### [Your assignment]
Of the material below, the lines to be retyped are those from the line containing "middle dip: (96, 91)" through the line containing "pinky mcp: (136, 205)", inclusive; reproduce them exactly.

________

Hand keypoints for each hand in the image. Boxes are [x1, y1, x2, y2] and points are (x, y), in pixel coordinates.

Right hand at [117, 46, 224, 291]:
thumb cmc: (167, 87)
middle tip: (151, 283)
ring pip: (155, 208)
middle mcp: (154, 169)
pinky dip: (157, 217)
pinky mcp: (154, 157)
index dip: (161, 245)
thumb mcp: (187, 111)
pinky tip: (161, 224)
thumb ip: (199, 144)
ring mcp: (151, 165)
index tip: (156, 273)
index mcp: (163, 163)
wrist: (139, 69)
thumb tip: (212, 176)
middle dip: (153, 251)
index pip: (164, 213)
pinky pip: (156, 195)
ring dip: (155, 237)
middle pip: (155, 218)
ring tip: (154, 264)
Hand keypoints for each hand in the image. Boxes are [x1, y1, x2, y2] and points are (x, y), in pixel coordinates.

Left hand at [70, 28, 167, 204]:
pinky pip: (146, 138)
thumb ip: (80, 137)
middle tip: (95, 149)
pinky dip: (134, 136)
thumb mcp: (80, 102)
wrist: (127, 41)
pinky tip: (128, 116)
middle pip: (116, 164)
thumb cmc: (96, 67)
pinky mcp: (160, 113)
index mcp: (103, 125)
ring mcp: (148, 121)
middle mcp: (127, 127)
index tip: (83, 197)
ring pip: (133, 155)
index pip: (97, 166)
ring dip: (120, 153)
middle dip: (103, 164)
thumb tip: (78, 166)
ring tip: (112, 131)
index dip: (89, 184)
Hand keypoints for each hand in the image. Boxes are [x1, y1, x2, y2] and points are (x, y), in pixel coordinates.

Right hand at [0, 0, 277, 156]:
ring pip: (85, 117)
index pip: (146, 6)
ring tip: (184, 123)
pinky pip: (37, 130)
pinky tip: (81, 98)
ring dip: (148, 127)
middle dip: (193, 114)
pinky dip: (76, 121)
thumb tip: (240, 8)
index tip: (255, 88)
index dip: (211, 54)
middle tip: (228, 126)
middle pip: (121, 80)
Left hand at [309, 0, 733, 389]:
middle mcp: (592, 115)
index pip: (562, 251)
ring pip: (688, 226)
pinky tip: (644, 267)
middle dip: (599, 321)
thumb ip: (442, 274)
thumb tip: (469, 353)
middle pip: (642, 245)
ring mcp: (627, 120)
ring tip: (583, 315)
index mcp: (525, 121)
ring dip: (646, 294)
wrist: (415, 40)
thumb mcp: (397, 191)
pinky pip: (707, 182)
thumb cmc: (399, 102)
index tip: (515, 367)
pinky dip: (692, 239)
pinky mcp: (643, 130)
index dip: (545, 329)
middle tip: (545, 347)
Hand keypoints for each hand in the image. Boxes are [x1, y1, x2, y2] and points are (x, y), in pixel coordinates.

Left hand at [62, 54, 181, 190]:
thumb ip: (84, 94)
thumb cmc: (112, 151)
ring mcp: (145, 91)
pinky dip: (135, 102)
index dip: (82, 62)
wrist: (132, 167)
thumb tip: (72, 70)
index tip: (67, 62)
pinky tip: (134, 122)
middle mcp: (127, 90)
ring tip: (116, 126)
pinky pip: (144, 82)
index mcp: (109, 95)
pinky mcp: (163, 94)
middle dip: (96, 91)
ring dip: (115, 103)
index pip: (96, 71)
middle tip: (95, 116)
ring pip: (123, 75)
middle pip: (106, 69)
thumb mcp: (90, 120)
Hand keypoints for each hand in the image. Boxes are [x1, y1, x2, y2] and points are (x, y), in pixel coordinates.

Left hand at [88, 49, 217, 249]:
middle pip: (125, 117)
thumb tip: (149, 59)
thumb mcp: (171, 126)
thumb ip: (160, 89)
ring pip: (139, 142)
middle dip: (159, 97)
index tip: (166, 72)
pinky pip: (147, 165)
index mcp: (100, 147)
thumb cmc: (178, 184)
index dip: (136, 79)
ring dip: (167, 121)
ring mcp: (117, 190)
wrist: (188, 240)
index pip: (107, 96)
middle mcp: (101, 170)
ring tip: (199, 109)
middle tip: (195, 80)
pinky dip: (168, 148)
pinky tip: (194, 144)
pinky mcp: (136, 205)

________

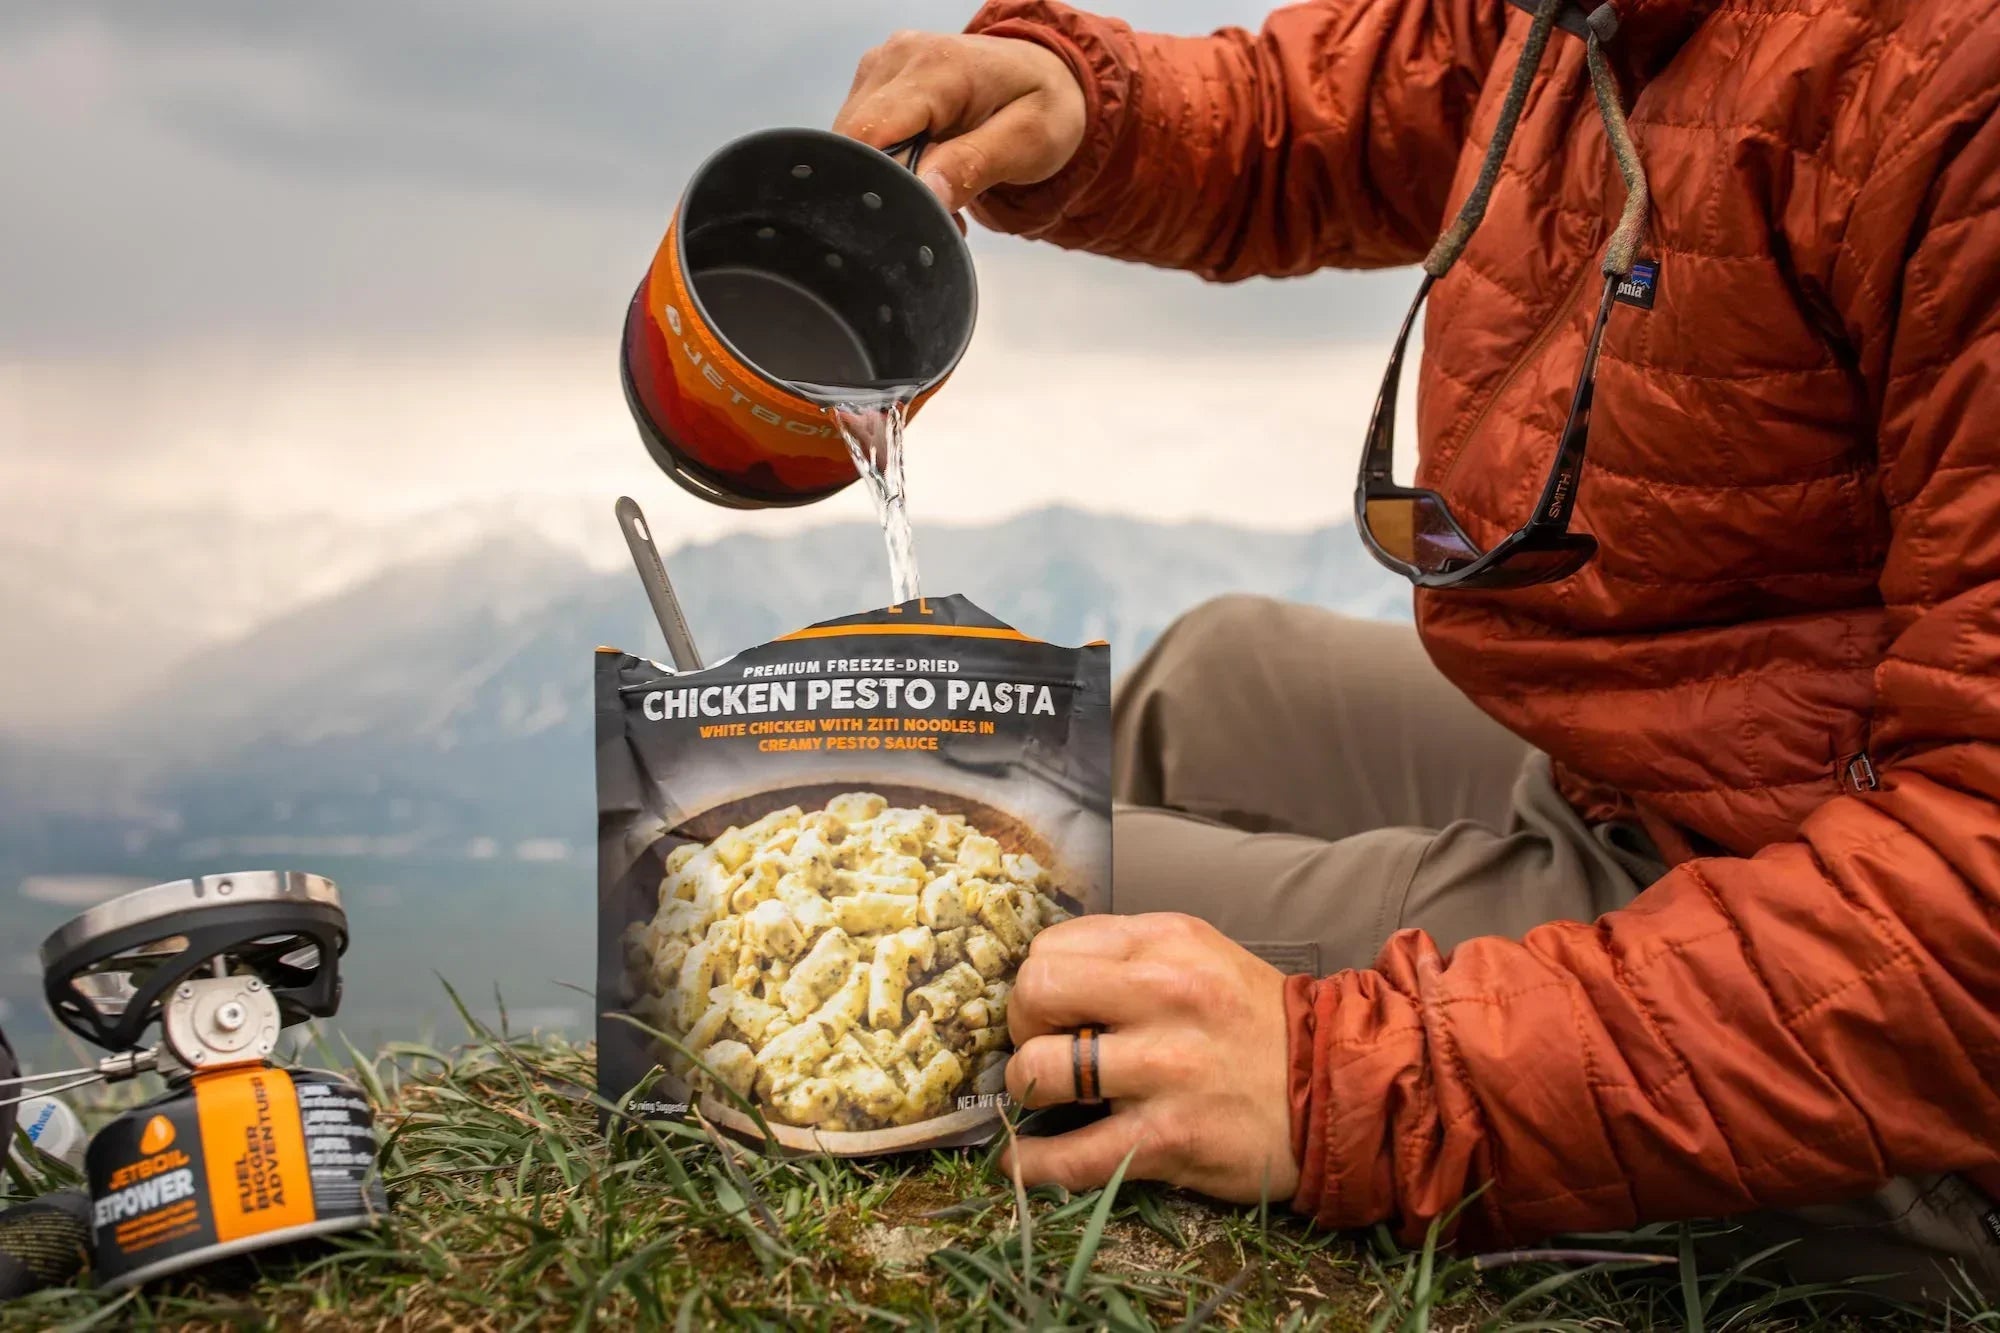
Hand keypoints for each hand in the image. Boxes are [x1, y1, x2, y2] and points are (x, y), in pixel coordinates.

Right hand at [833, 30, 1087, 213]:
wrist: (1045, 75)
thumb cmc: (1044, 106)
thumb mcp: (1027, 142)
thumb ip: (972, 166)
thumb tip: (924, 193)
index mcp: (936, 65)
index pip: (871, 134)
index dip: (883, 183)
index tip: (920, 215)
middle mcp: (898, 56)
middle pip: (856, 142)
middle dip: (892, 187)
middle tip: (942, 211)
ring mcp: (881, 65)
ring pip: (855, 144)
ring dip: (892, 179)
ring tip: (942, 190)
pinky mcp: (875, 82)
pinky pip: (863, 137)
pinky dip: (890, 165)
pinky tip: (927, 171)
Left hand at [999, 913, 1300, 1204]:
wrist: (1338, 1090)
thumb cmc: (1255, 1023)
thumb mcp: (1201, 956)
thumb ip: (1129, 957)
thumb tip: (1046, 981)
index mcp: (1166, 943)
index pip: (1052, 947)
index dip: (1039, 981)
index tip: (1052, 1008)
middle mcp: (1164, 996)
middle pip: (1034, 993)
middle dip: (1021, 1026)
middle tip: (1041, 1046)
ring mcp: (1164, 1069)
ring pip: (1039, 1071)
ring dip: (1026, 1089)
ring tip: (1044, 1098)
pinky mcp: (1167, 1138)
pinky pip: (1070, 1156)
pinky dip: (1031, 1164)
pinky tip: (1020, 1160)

________

### [The answer]
middle dip: (96, 91)
ring dip: (115, 103)
index pip: (96, 71)
middle tip: (95, 116)
ring pip: (123, 75)
middle pip: (106, 69)
thumb mcp: (90, 120)
Hand keypoints for each hand in the image. Boxes are [x1, y1, x2, y2] and points are (x, y), in pixel coordinates.

Left hand at [88, 49, 217, 249]:
middle pip: (125, 117)
thumb tip: (149, 59)
thumb mcp: (171, 126)
thumb ip: (160, 89)
ring pip: (139, 142)
middle dip: (159, 97)
index tip: (166, 72)
pinky pip: (147, 165)
index mcp: (100, 147)
thumb cmc: (178, 184)
index dip: (136, 79)
ring dip: (167, 121)
ring mcp: (117, 190)
wrist: (188, 240)
index pip: (107, 96)
middle mcp: (101, 170)
ring tip: (199, 109)
middle tip: (195, 80)
pinky dip: (168, 148)
pinky tip: (194, 144)
pinky mcp: (136, 205)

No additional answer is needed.